06.tree methods
A very powerful group of algorithms falls under the "Tree Methods" title.
- Decision trees
- random forests
- gradient boosted trees
Decision trees
Random Forests
To improve performance, we can use many trees with a random sample of features chosen as the split.
- A new random sample of features is chosen for every single tree at every single split.
- This works for both classification and regression tasks.
Why do we need random sample at every split?
- If we have one very strong feature in the data set.
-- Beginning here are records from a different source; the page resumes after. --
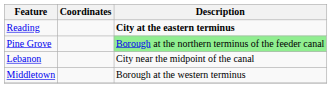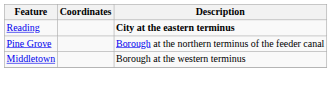Pine Grove | Description: lightgreen background -> no background
- row: Lebanon | City near the midpoint of the canal
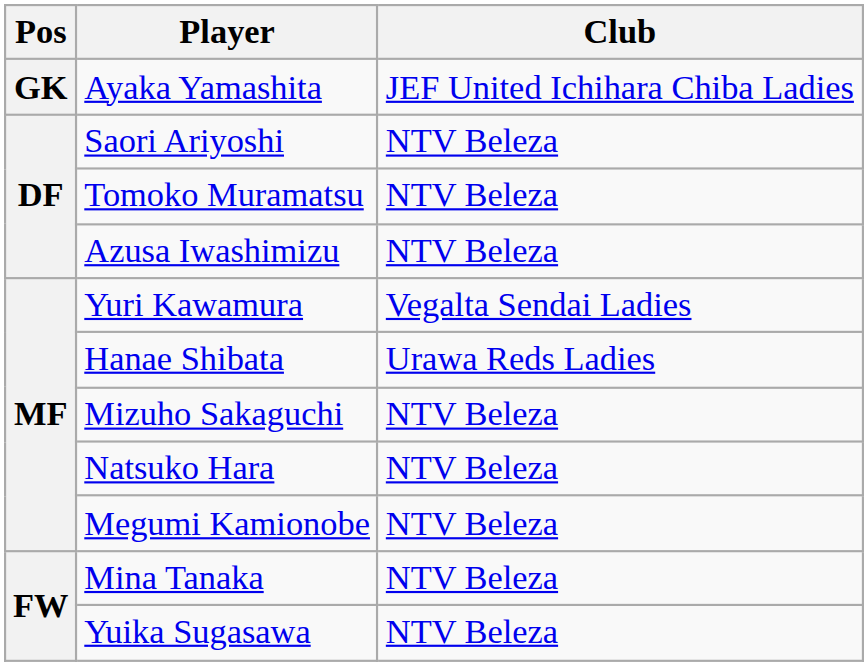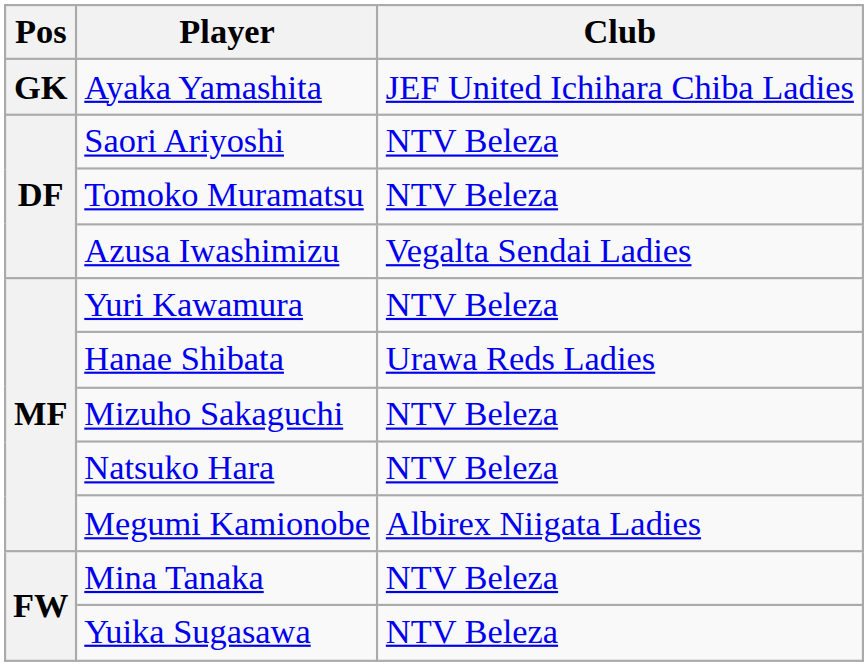Azusa Iwashimizu | Club: NTV Beleza -> Vegalta Sendai Ladies
Yuri Kawamura | Club: Vegalta Sendai Ladies -> NTV Beleza
Megumi Kamionobe | Club: NTV Beleza -> Albirex Niigata Ladies
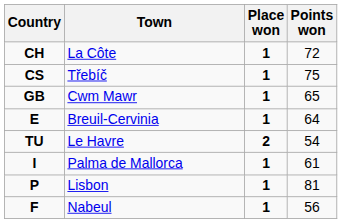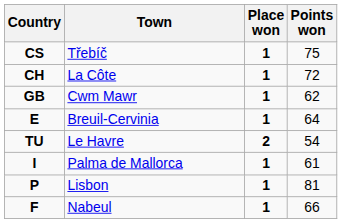rows swapped: CH <-> CS
GB | Points won: 65 -> 62
F | Points won: 56 -> 66
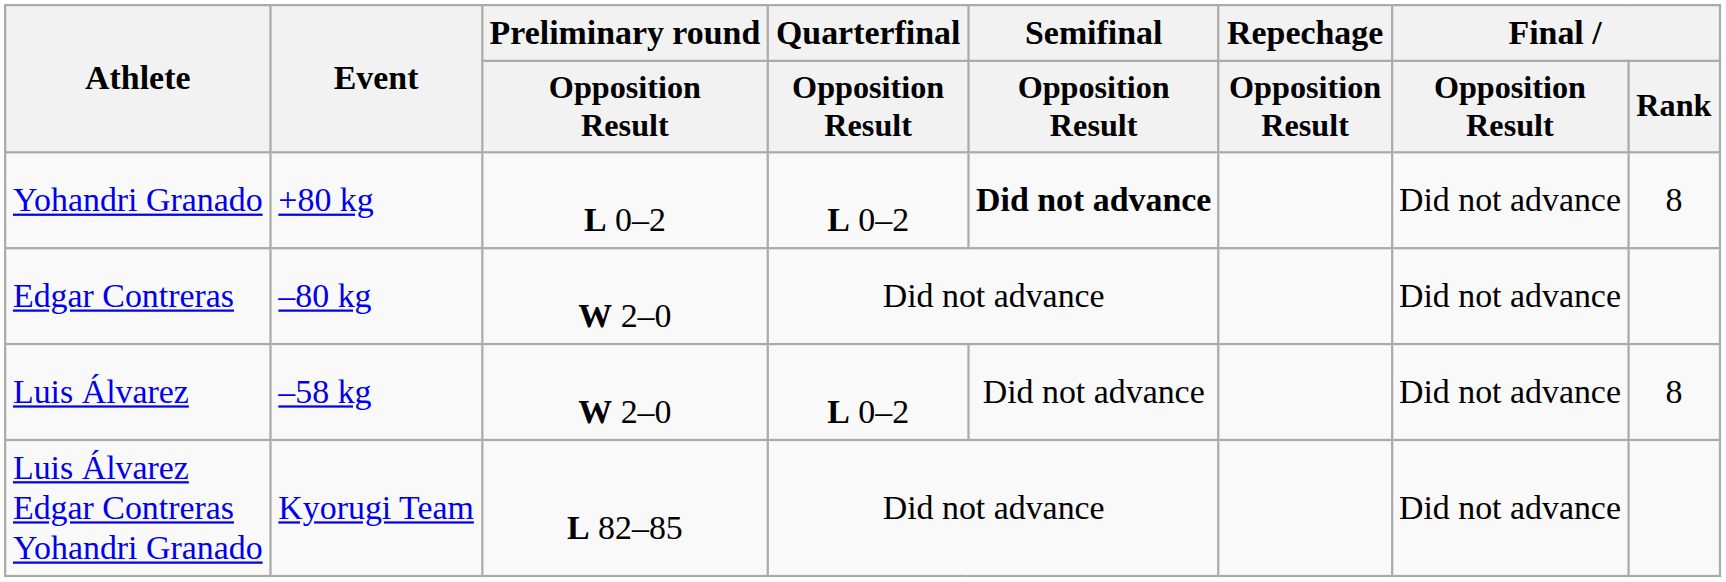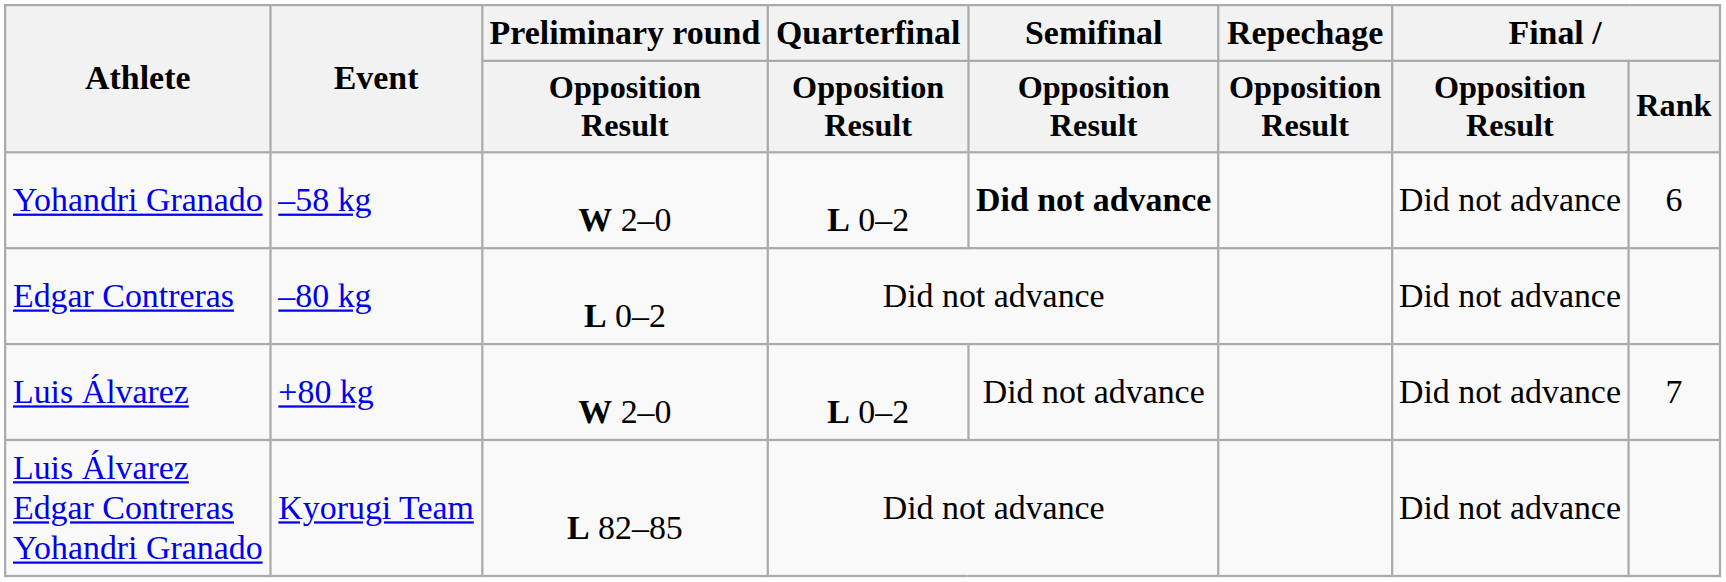Yohandri Granado | Event: +80 kg -> –58 kg
Yohandri Granado | Preliminary round / Opposition Result: L 0–2 -> W 2–0
Yohandri Granado | Final / Rank: 8 -> 6
Edgar Contreras | Preliminary round / Opposition Result: W 2–0 -> L 0–2
Luis Álvarez | Event: –58 kg -> +80 kg
Luis Álvarez | Final / Rank: 8 -> 7
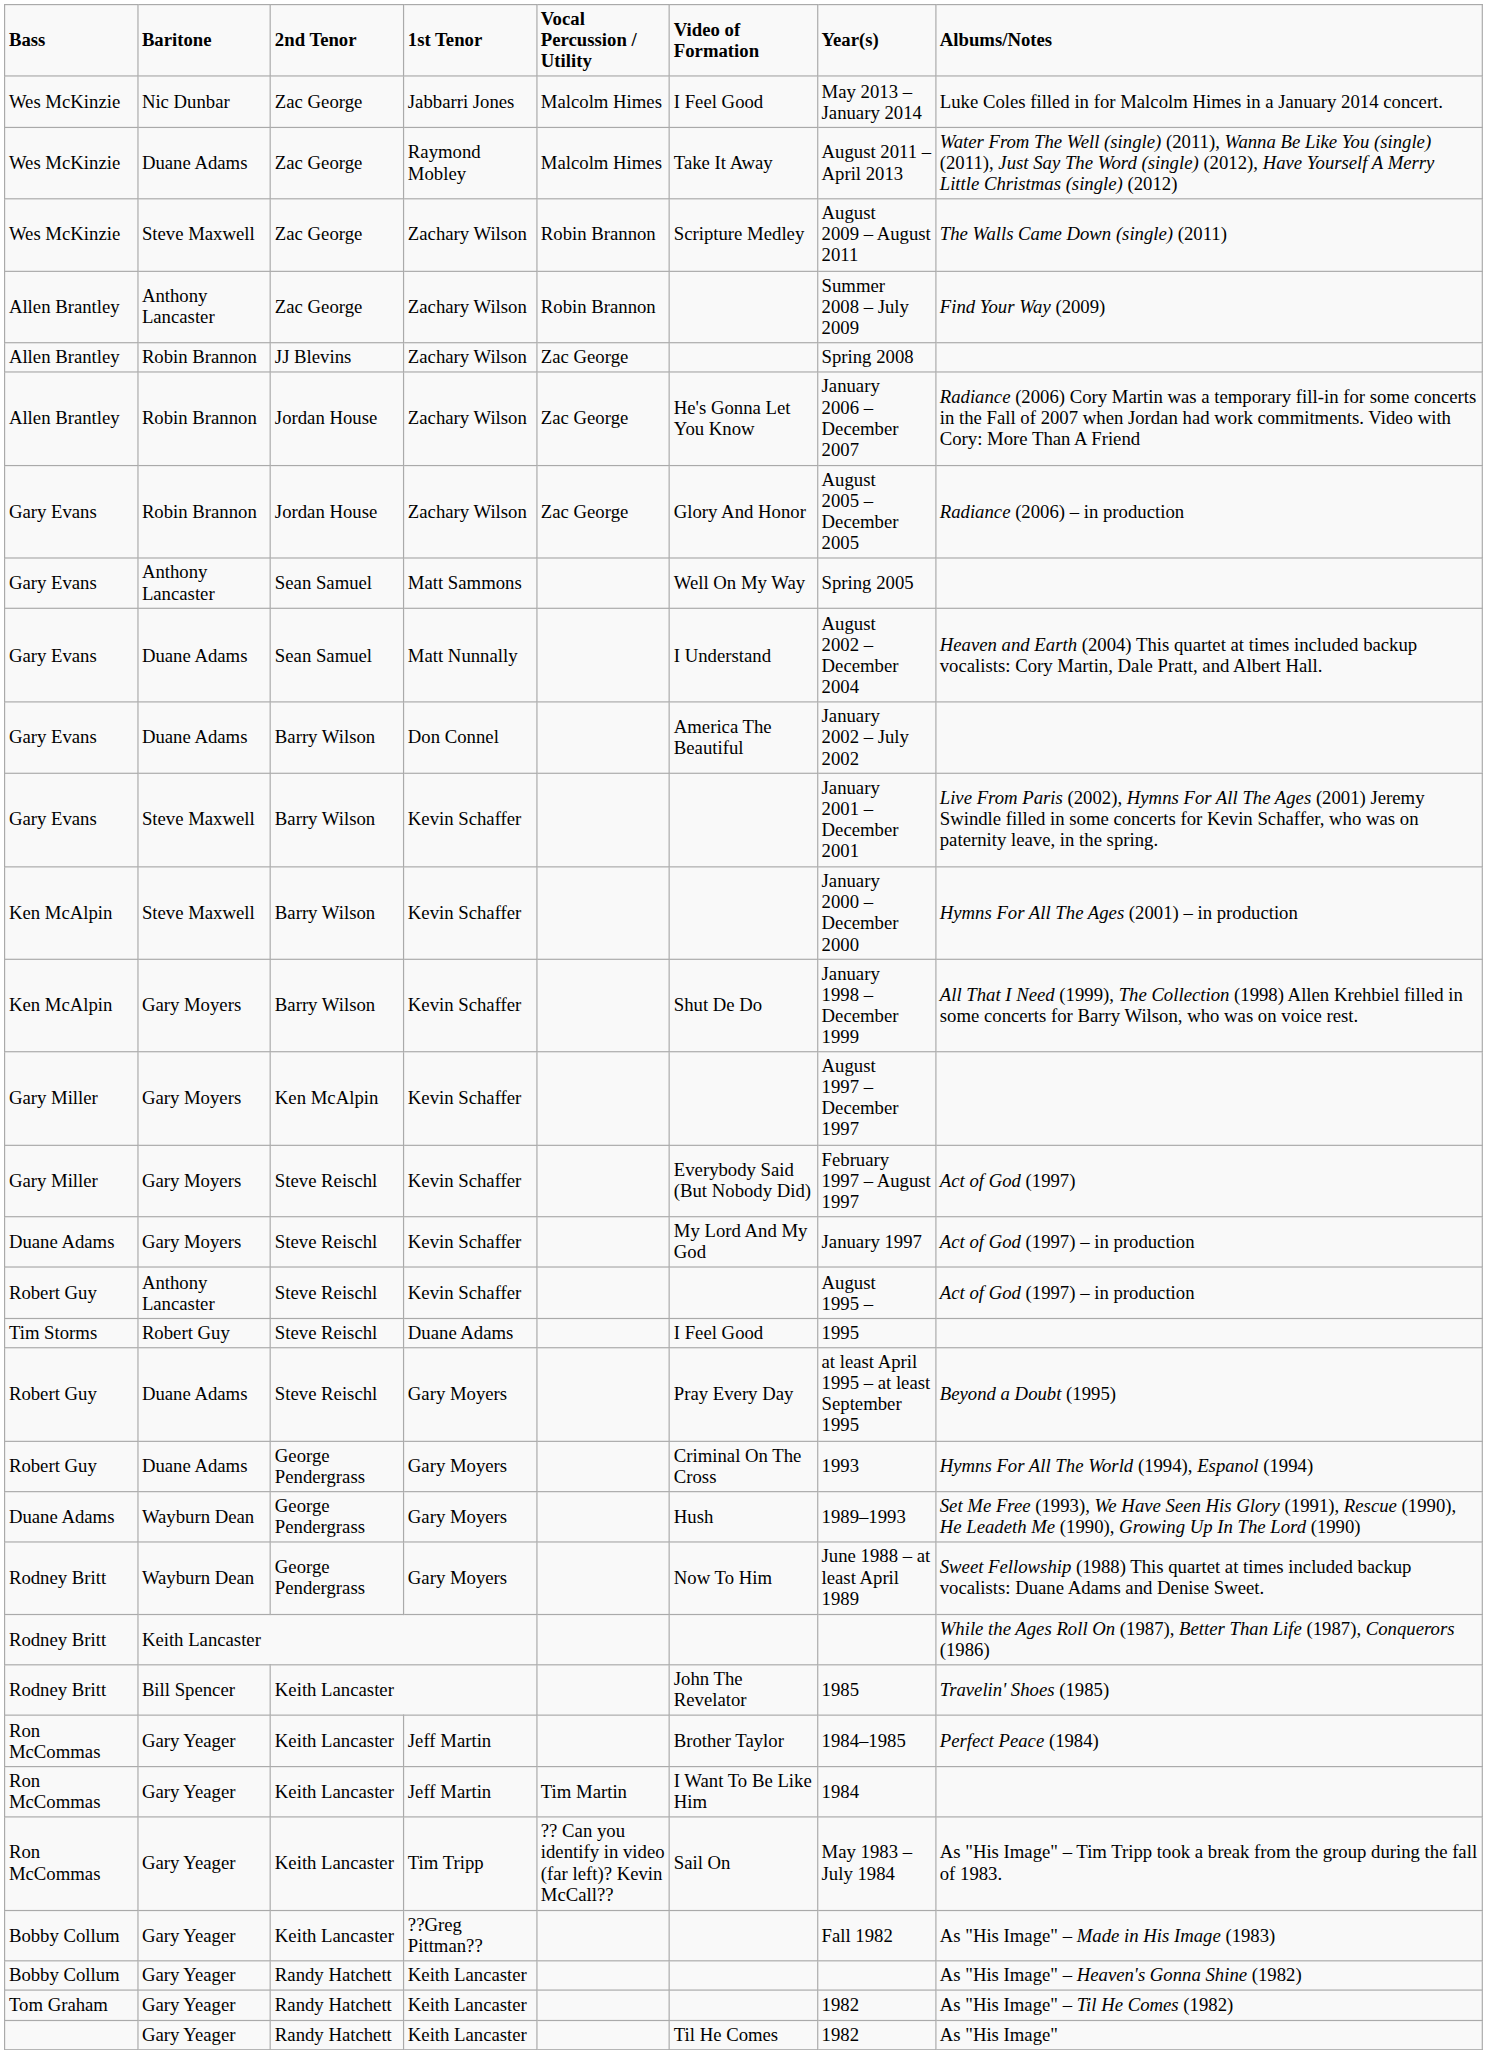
Most of the trees will use that feature as the top split, resulting in an ensemble of similar trees that are highly correlated.
- Averaging highly correlated quantities does not significantly reduce variance.
- By randomly leaving out candidate features from each split, Random Forests "decorrelates" the trees, such that the averaging process can reduce the variance of the resulting model.
Gradient Boosted Trees
Gradient boosting involves three elements.
* A loss function to be optimized.
* A weak learner to make predictions.
* An additive model to add weak learners to minimize the loss function.
Loss Function:
A loss function in basic terms is the function/equation we will use to determine how 'far off' our predictions are.
Weak Learner:
Decision trees are used as the weak learner in gradient boosting.
It is common to constrain the weak learners: such as a maximum number of layers, nodes, splits or leaf nodes.
Additive Model:
Trees are added one at a time and existing trees in the model are not changed.
A gradient descent procedure is used to minimize the loss when adding trees.